Обычно на лице его отражалось полнейшее блаженство; его лоснящийся лоб явно не затуманивала ни одна забота, отчего на нем не прорезалась ни единая морщина; ни одна слеза не оставила на толстых щеках его свой горький след, пролившись из заплывших глаз навыкате; в сущности, багровое гладкое лицо, величественно покоящееся на тройном подбородке, было всего лишь личиной беспечного эгоиста, отличавшегося вульгарной веселостью поведения.
Однако именно в этот день выражение лица президента Минара было весьма далеко от обычного безмятежного спокойствия; несмотря на то что ему оставалось проехать до дома не более четырехсот шагов — это расстояние, как видим, вряд ли могло считаться большим, — он не был уверен в том, что благополучно его преодолеет, и поэтому весь его облик, будучи зеркалом раздиравших его изнутри эмоций, отражал острейшую обеспокоенность.
И действительно, окружение, составившее кортеж достопочтенного президента, мало кого могло обрадовать: с момента отъезда из парламента его сопровождала огромная толпа, которой, похоже, доставляло истинное наслаждение обращаться с ним как можно более скверно; казалось, все крикуны, горлопаны, горлодеры столицы христианнейшего королевства назначили местом встречи площадь у Дворца правосудия, чтобы провожать этого человека до самого его дома.
Каковы же были побудительные мотивы, сорвавшие с места большинство сограждан достопочтенного метра Минара и обратившие их против него?
Постараемся рассказать об этом по возможности кратко.
Метр Минар только что приговорил к смерти одного из заслуженно уважаемых людей Парижа, своего собрата по парламенту, своего брата во Христе, добродетельного советника Анн Дюбура. Какое преступление совершил Дюбур?
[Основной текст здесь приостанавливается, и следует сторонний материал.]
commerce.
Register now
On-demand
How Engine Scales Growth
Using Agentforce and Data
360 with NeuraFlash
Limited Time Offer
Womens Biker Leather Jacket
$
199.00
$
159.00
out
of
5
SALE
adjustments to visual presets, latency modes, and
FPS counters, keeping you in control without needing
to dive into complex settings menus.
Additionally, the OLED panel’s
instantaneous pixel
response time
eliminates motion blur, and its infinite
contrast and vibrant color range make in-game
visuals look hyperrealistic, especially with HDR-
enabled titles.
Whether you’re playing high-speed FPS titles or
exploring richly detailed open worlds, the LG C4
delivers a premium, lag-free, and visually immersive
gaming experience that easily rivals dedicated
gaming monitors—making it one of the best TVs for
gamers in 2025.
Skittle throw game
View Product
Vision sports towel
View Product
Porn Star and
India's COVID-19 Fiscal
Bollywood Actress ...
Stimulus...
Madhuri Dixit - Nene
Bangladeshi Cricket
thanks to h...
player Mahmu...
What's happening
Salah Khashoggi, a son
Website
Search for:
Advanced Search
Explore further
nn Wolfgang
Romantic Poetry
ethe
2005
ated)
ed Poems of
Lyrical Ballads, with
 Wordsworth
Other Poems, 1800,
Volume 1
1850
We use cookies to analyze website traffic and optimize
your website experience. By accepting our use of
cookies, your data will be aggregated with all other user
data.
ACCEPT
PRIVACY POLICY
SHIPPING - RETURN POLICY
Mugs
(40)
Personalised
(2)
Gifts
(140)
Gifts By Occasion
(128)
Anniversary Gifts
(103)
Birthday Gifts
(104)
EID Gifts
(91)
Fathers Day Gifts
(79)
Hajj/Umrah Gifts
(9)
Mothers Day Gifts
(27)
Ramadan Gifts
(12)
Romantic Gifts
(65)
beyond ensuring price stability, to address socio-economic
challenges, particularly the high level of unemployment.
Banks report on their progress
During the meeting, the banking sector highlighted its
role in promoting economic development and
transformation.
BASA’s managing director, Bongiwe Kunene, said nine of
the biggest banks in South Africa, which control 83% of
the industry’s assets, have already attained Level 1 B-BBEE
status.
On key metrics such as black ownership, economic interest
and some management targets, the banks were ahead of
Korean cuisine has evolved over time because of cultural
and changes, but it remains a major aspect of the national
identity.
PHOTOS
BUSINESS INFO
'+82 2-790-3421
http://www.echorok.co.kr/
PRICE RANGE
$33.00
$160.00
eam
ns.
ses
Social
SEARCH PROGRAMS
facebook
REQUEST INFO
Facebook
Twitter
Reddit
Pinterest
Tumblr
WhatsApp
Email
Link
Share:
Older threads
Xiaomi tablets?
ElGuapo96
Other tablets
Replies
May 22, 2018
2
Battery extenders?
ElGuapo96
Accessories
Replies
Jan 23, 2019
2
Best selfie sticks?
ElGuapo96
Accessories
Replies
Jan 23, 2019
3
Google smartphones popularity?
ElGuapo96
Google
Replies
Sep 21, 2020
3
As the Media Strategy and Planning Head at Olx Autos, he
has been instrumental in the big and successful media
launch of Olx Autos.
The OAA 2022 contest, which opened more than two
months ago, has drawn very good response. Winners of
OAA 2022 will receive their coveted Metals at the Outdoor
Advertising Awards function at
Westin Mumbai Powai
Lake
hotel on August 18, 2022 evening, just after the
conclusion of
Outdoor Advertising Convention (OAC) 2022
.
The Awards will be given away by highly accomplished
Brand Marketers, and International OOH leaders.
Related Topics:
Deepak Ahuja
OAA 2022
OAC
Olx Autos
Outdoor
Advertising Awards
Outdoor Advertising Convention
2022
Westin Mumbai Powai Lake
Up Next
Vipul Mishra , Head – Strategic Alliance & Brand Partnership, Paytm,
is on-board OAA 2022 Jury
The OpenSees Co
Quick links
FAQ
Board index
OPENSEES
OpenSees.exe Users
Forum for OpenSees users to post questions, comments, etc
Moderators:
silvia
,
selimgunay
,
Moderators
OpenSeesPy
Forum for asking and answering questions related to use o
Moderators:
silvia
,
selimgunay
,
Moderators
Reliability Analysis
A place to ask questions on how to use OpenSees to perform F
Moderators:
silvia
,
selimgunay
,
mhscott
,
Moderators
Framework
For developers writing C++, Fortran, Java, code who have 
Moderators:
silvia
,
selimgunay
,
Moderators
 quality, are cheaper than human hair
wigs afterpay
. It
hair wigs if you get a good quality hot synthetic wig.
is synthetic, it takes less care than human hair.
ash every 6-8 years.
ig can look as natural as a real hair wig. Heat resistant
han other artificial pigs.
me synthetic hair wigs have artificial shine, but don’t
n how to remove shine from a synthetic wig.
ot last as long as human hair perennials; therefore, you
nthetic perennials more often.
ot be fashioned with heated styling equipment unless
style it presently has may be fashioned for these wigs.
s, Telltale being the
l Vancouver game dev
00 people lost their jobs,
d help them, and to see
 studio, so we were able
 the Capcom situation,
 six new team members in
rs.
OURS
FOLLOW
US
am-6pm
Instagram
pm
Да то же самое, что афинянин Аристид: его прозвали Справедливым.
А вот причины процесса, длившегося шесть месяцев и завершившегося столь трагично для несчастного советника.
В июне 1559 года Генрих II, подстрекаемый кардиналом Лотарингским и его братом Франсуа де Гизом, которых духовенство Франции считало посланцами Господними, направленными для защиты и сохранения веры католической, апостольской и римской, — так вот, Генрих II издал эдикт, обязывавший парламент приговаривать к смерти всех без исключения лютеран и лишавший их права на помилование.
А поскольку, вопреки этому эдикту, группа советников выпустила из тюрьмы гугенота, герцог де Гиз и кардинал Лотарингский, стремившиеся не больше не меньше как к поголовному уничтожению всех протестантов, убедили Генриха устроить 10 июня королевское заседание Большой палаты в монастыре августинцев, где в данный момент заседал суд (Дворец правосудия был занят, так как его готовили к празднествам по случаю бракосочетания короля Филиппа II с мадам Елизаветой и мадемуазель Маргариты с принцем Эммануилом Филибертом).